→ PROBLEM DESCRIPTION: Render the text of each of the records below as a numbered list, one line per item, with blank lines left out.

→ TASK INPUT:
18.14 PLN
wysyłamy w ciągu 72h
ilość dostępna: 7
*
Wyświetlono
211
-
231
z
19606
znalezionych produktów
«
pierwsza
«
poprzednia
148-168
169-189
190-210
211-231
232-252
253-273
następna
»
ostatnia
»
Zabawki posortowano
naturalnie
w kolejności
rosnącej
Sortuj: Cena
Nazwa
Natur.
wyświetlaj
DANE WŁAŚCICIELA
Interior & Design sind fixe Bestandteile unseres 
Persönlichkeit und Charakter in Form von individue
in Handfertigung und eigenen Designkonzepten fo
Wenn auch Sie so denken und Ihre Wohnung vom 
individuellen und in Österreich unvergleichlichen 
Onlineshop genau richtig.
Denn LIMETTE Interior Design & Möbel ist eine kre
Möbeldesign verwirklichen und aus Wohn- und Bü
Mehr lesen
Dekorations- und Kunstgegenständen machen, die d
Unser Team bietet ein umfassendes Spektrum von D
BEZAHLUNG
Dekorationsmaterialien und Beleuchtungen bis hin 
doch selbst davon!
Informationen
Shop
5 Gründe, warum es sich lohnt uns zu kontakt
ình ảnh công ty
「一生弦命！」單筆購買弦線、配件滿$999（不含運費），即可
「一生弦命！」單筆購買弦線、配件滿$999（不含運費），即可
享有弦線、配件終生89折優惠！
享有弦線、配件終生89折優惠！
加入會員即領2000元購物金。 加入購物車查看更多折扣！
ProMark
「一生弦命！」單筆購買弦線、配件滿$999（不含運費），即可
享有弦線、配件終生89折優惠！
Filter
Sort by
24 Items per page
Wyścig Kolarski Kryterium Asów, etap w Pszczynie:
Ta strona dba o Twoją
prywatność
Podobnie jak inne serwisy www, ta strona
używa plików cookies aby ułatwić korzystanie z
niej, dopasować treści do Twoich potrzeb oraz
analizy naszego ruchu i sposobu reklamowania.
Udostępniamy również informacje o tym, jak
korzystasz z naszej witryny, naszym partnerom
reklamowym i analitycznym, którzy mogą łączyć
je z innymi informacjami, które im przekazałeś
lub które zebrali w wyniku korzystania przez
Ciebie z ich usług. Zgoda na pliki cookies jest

→ COMPLETED TASK:
1. 18.14 PLN
2. wysyłamy w ciągu 72h
3. ilość dostępna: 7
4. *
5. Wyświetlono
6. 211
7. -
8. 231
9. z
10. 19606
11. znalezionych produktów
12. «
13. pierwsza
14. «
15. poprzednia
16. 148-168
17. 169-189
18. 190-210
19. 211-231
20. 232-252
21. 253-273
22. następna
23. »
24. ostatnia
25. »
26. Zabawki posortowano
27. naturalnie
28. w kolejności
29. rosnącej
30. Sortuj: Cena
31. Nazwa
32. Natur.
33. wyświetlaj
34. DANE WŁAŚCICIELA
35. Interior & Design sind fixe Bestandteile unseres 
36. Persönlichkeit und Charakter in Form von individue
37. in Handfertigung und eigenen Designkonzepten fo
38. Wenn auch Sie so denken und Ihre Wohnung vom 
39. individuellen und in Österreich unvergleichlichen 
40. Onlineshop genau richtig.
41. Denn LIMETTE Interior Design & Möbel ist eine kre
42. Möbeldesign verwirklichen und aus Wohn- und Bü
43. Mehr lesen
44. Dekorations- und Kunstgegenständen machen, die d
45. Unser Team bietet ein umfassendes Spektrum von D
46. BEZAHLUNG
47. Dekorationsmaterialien und Beleuchtungen bis hin 
48. doch selbst davon!
49. Informationen
50. Shop
51. 5 Gründe, warum es sich lohnt uns zu kontakt
52. ình ảnh công ty
53. 「一生弦命！」單筆購買弦線、配件滿$999（不含運費），即可
54. 「一生弦命！」單筆購買弦線、配件滿$999（不含運費），即可
55. 享有弦線、配件終生89折優惠！
56. 享有弦線、配件終生89折優惠！
57. 加入會員即領2000元購物金。 加入購物車查看更多折扣！
58. ProMark
59. 「一生弦命！」單筆購買弦線、配件滿$999（不含運費），即可
60. 享有弦線、配件終生89折優惠！
61. Filter
62. Sort by
63. 24 Items per page
64. Wyścig Kolarski Kryterium Asów, etap w Pszczynie:
65. Ta strona dba o Twoją
66. prywatność
67. Podobnie jak inne serwisy www, ta strona
68. używa plików cookies aby ułatwić korzystanie z
69. niej, dopasować treści do Twoich potrzeb oraz
70. analizy naszego ruchu i sposobu reklamowania.
71. Udostępniamy również informacje o tym, jak
72. korzystasz z naszej witryny, naszym partnerom
73. reklamowym i analitycznym, którzy mogą łączyć
74. je z innymi informacjami, które im przekazałeś
75. lub które zebrali w wyniku korzystania przez
76. Ciebie z ich usług. Zgoda na pliki cookies jest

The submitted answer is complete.